The Unapologetic Mathematician

Mathematics for the interested outsider

Extrema with Constraints II

As we said last time, we have an idea for a necessary condition for finding local extrema subject to constraints of a certain form. To be explicit, we assume that f:X\rightarrow\mathbb{R} is continuously differentiable on an open region X\subset\mathbb{R}^n, and we also assume that g:X\rightarrow\mathbb{R}^m is a continuously differentiable vector-valued function on the same region (and that m<n). We use g to define the region A\subseteq X consisting of those points x\in X so that g(x)=0. Now if a\in A is a point with a neighborhood N so that for all x\in N\cap A we have f(x)\leq f(a) (or f(x)\geq f(a) for all such x). And, finally, we assume that the m\times m determinant

\displaystyle\det\left(\frac{\partial g^i}{\partial x^j}\right)

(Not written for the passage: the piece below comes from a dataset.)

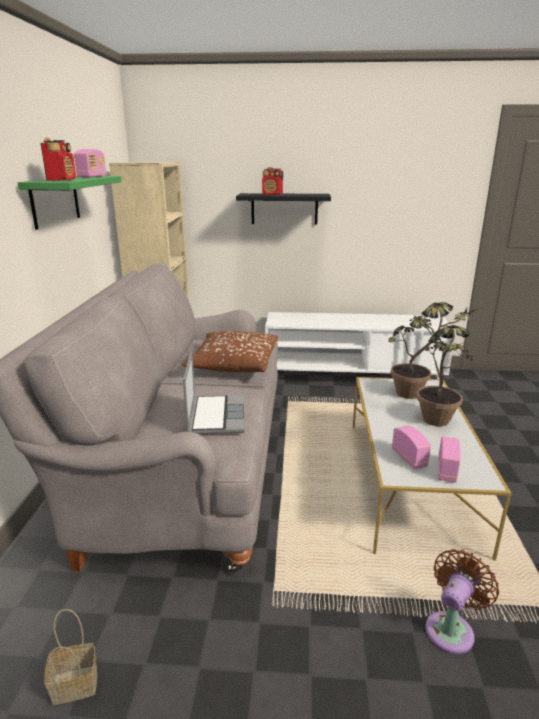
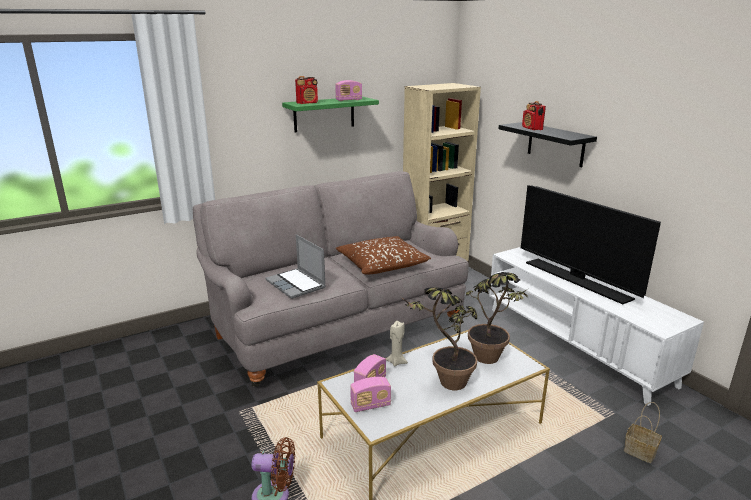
camera: 55 degrees right, 0 degrees up
basket [44,609,97,705] -> basket moved to [624,402,662,463]
laptop [183,350,244,434] -> laptop turned 90 degrees clockwise [265,234,326,299]
none -> beige candle [386,321,408,367]
none -> television [521,185,661,304]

is nonzero at a. Then we have reason to believe that there will exist real numbers \lambda_1,\dots,\lambda_m, one for each component of the constraint function, so that the n equations

\displaystyle\frac{\partial f}{\partial x^j}+\sum\limits_{i=1}^m\lambda_i\frac{\partial g^i}{\partial x^j}=0\qquad(j=1,\dots,n)

are satisfied at a.

Well, first off we can solve the first m equations and determine the \lambda_j right off. Rewrite them as

\displaystyle\sum\limits_{i=1}^m\lambda_i\frac{\partial g^i}{\partial x^j}\bigg\vert_a=-\frac{\partial f}{\partial x^j}\bigg\vert_a\qquad(j=1,\dots,m)

a system of m equations in the m unknowns \lambda_i. Since the matrix has a nonzero determinant (by assumption) we can solve this system uniquely to determine the \lambda_i. What’s left is to verify that this choice of the \lambda_i also satisfies the remaining n-m equations.

To take care of this, we’ll write t^k=x^{m+k}, so we can write the point x=(x^1,\dots,x^n) as (x';t)=(x^1,\dots,x^m;t^1,\dots,t^{n-m}) and particularly a=(a';b). Now we can invoke the implicit function theorem! We find an n-m-dimensional neighborhood T of b and a unique continuously differentiable function h:T\rightarrow\mathbb{R}^m so that h(b)=a' and g(h(t);t)=0 for all t\in T. Without loss of generality, we can choose T so that h(t)\in N\cap A, where N is the neighborhood from the assumptions above.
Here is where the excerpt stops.